Raizes

Como o próprio nome diz, o meu blog fala das minhas raizes, fala das canções que eu ouvia a minha mãe cantarolando pela cozinha enquanto preparava o almoço para os seus oito filhos, aquilo era uma festa só, uma casa grande, cheia de gente pra lá e prá cá, todos amparados pela mãe querida e pelo pai amoroso, mas cada um com o seu destino. No fim da tarde, meu pai ligava a radiola, como era chamada, e tome música de Luiz Gonzaga, Trio Nordestino, Marinêz e Sua Gente, Jackson do Pandeiro, Zito Borborema, Zé Gonzaga, Noca do Acordeon, Pedro Sertanejo, Zeniltom e outros que no momento não lembro mais. Músicas que ficaram gravadas para sempre nas minhas lembranças e no meu coração.
Não é minha intenção escrever ou descrever a história de um povo, ou muito menos falar de folclore ou de tradições e etc e tal.

Mesmo porque não sou boa nisto. Deixo estas considerações para aqueles que se especializaram no assunto, que por sinal admiro muito.

Cresci ouvindo forró, música nordestina, e das boas e acredito que meu pai era o fã número um do forró. Ele, a sua radiola e sua pilha de discos, bem guardados no guarda roupa de casa pra ninguém mexer, ou pedir emprestado, porque já sabe: “se vai, não volta”. Cresci ouvindo minha mãe cantarolando: as músicas de Luiz Gonzaga e aprendi desde cedo a admirar esse homem que sabia cantar o sentimento das pessoas. E eu na minha inocência, me perguntava porque nas festas que eu tinha a oportunidade de comparecer eu não ouvia cantor nenhum cantar um único forró que seja.

^^^^

▸ **O que se pede**
Repita sem alterações o trecho do texto sobre as raízes musicais que vai de "Como o próprio" até "e etc e tal.".

[Dados coletados]
^^^^

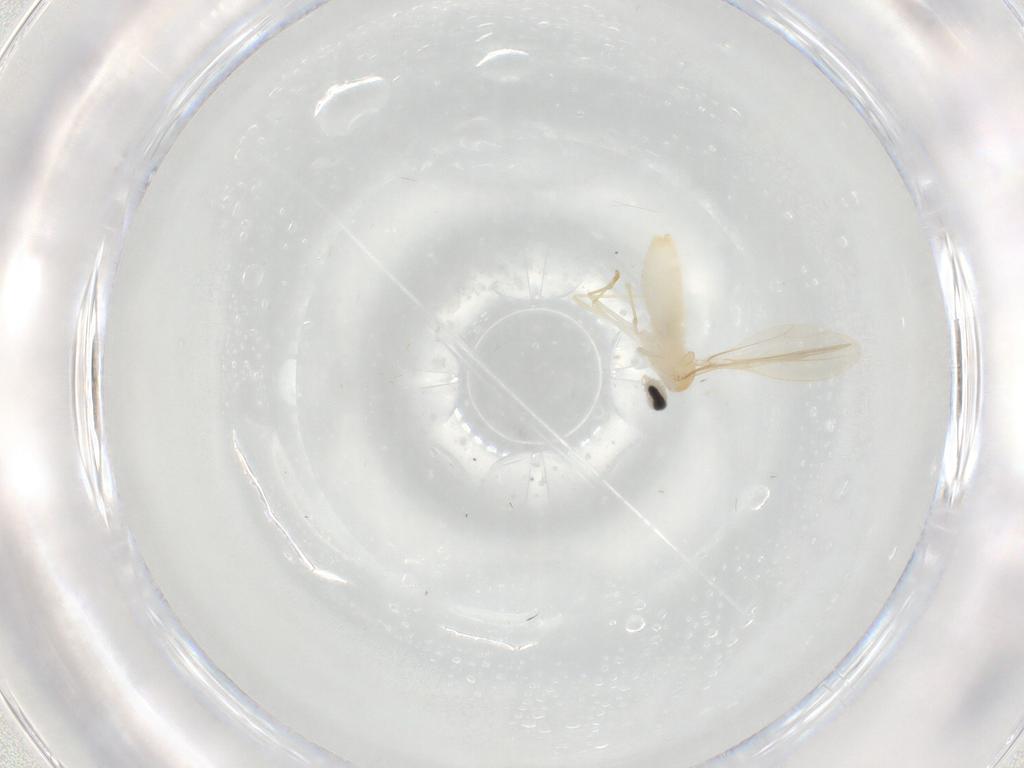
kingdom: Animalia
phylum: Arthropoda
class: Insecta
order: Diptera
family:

^^^^

▸ **Resposta**
Como o próprio nome diz, o meu blog fala das minhas raizes, fala das canções que eu ouvia a minha mãe cantarolando pela cozinha enquanto preparava o almoço para os seus oito filhos, aquilo era uma festa só, uma casa grande, cheia de gente pra lá e prá cá, todos amparados pela mãe querida e pelo pai amoroso, mas cada um com o seu destino. No fim da tarde, meu pai ligava a radiola, como era chamada, e tome música de Luiz Gonzaga, Trio Nordestino, Marinêz e Sua Gente, Jackson do Pandeiro, Zito Borborema, Zé Gonzaga, Noca do Acordeon, Pedro Sertanejo, Zeniltom e outros que no momento não lembro mais. Músicas que ficaram gravadas para sempre nas minhas lembranças e no meu coração.
Não é minha intenção escrever ou descrever a história de um povo, ou muito menos falar de folclore ou de tradições e etc e tal.